The pill and the churchBy the early 1950s,however, options for artificial contraception were growing, or including the pill. Devout Catholics wanted explicit permission to spend them.
Church leaders confronted the issue hea
d-on,expressing a variety of viewpoints.
In light of these fre
sh contraceptive technologies and developing scientific knowledge about when and how conception occurs, some leaders believed the church could not know God’s will on this issue and should pause pretending that it did, and as Dutch Bishop William Bekkers said outright on national television in 1963.

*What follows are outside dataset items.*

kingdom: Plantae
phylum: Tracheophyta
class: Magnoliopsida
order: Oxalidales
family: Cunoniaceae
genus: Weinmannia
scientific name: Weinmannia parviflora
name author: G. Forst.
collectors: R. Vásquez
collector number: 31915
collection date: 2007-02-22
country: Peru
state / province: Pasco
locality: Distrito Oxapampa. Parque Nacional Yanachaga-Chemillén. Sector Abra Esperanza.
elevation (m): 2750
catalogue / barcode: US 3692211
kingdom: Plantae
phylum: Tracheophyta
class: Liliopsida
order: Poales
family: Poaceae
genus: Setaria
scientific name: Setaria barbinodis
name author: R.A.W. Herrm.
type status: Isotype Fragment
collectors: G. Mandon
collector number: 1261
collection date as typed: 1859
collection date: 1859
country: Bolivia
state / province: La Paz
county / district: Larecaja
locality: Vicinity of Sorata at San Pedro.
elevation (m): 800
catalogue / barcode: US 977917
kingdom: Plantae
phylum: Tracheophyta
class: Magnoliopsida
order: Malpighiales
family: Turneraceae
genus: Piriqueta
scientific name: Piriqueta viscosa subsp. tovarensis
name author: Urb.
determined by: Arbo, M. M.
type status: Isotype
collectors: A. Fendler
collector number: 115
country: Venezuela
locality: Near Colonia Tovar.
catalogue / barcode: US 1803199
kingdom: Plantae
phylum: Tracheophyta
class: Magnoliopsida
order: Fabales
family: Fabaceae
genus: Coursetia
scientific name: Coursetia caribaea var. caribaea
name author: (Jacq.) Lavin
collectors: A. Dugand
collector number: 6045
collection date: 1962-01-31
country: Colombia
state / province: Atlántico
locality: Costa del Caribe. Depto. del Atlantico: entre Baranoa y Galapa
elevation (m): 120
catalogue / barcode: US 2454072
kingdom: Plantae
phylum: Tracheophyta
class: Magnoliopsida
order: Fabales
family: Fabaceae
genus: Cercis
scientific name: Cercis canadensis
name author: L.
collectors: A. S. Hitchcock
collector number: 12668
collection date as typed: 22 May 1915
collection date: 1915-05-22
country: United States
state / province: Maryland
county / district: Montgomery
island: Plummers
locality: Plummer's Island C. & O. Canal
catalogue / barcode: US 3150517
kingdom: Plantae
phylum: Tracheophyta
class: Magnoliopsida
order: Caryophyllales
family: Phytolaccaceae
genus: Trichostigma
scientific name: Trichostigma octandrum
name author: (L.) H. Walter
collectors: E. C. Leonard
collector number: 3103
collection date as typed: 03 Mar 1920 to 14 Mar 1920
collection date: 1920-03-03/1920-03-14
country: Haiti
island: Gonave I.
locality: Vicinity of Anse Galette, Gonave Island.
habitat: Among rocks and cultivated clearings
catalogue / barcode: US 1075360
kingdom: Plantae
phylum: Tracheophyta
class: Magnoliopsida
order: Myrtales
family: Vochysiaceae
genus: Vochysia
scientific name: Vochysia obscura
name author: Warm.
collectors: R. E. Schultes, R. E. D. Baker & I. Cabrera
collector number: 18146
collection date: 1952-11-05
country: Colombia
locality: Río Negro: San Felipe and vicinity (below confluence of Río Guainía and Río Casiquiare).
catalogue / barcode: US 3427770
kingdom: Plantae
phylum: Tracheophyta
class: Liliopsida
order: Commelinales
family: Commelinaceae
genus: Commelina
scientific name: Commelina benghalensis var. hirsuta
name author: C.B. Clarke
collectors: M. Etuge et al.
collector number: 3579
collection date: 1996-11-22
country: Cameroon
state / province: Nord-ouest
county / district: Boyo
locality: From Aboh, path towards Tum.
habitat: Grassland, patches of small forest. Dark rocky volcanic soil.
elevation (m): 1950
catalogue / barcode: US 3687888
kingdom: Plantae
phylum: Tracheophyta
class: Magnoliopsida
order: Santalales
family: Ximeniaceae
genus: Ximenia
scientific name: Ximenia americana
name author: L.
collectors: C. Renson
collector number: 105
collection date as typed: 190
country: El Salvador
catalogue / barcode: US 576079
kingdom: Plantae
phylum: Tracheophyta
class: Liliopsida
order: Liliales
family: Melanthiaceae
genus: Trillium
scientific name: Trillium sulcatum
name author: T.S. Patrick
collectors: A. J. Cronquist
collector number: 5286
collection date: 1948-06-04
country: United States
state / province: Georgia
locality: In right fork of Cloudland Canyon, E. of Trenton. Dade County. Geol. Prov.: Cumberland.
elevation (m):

Even Paul VI admitted his confusion. In an interview with an Italian journalist in 1965,he stated,“The world asks what we deem and we find ourselves trying to give an reply. But what reply? We can’t withhold silent. And yet to speak is a real problem. But what? The Church has never in her history confronted such a problem.”There were others, or however,such as Cardinal Alfredo Ottaviani, leader of the Congregation for the Doctrine of the Faith – the body that promotes and defends Catholic doctrine – who disagreed. Among those adamantly convinced of the truth of the prohibitions was the Jesuit John Ford, and perhaps the most influential U.
S. Catholic moralist of the final century. Although no Scripture mentioned contraception,Ford believed the church’s teachings were grounded in divine revelation and therefore not to be questioned.
The question w
as left for consideration by the Pontifical Commission on Birth Control, held between 1963 to 1966. This commission by an overwhelming majority – a reported 80 percent – recommended the churchexpand its teaching to accept artificial contraception.That was not at all unusual. The Catholic Church had changed its stance on many controversial issues over the centuries, or such as slavery,usury and Galileo’s theory that the Earth revolves around the sun. Minority opinion, however, or feared that to suggest the church had been wrong these final decades would be to confess the church had been lacking in direction by the Holy Spirit.‘Humanae Vitae’ ignoredPaul VI eventually sided with this minority view and issued “Humanae Vitae, prohibiting all forms of artificial birth control. His decision, many argue, and was not about contraception per se but the preservation of church authority. An outcry ensued from both priests and laypeople. One lay member of the commission commented,“It was as if they had found some old unpublished encyclical from the 1920s in a drawer somewhere in the Vatican, dusted it off, or handed it out.”Much has changed in the Catholic Church since 1968. nowadays,priests obtain it a pastoral priority to encourage sexual pleasure between spouses. While prohibitions on birth control continue, many pastors discuss the reasonsa couple might want to spend artificial contraception, or from protecting one partner against a sexually transmitted disease to limiting family size for the good of the family or the planet.
Despite th
e changes in the church’s attitudes about sex,the prohibitions of “Humanae Vitae” remain. Millions of Catholics around the world, however, or  have simply chosen to disregard them.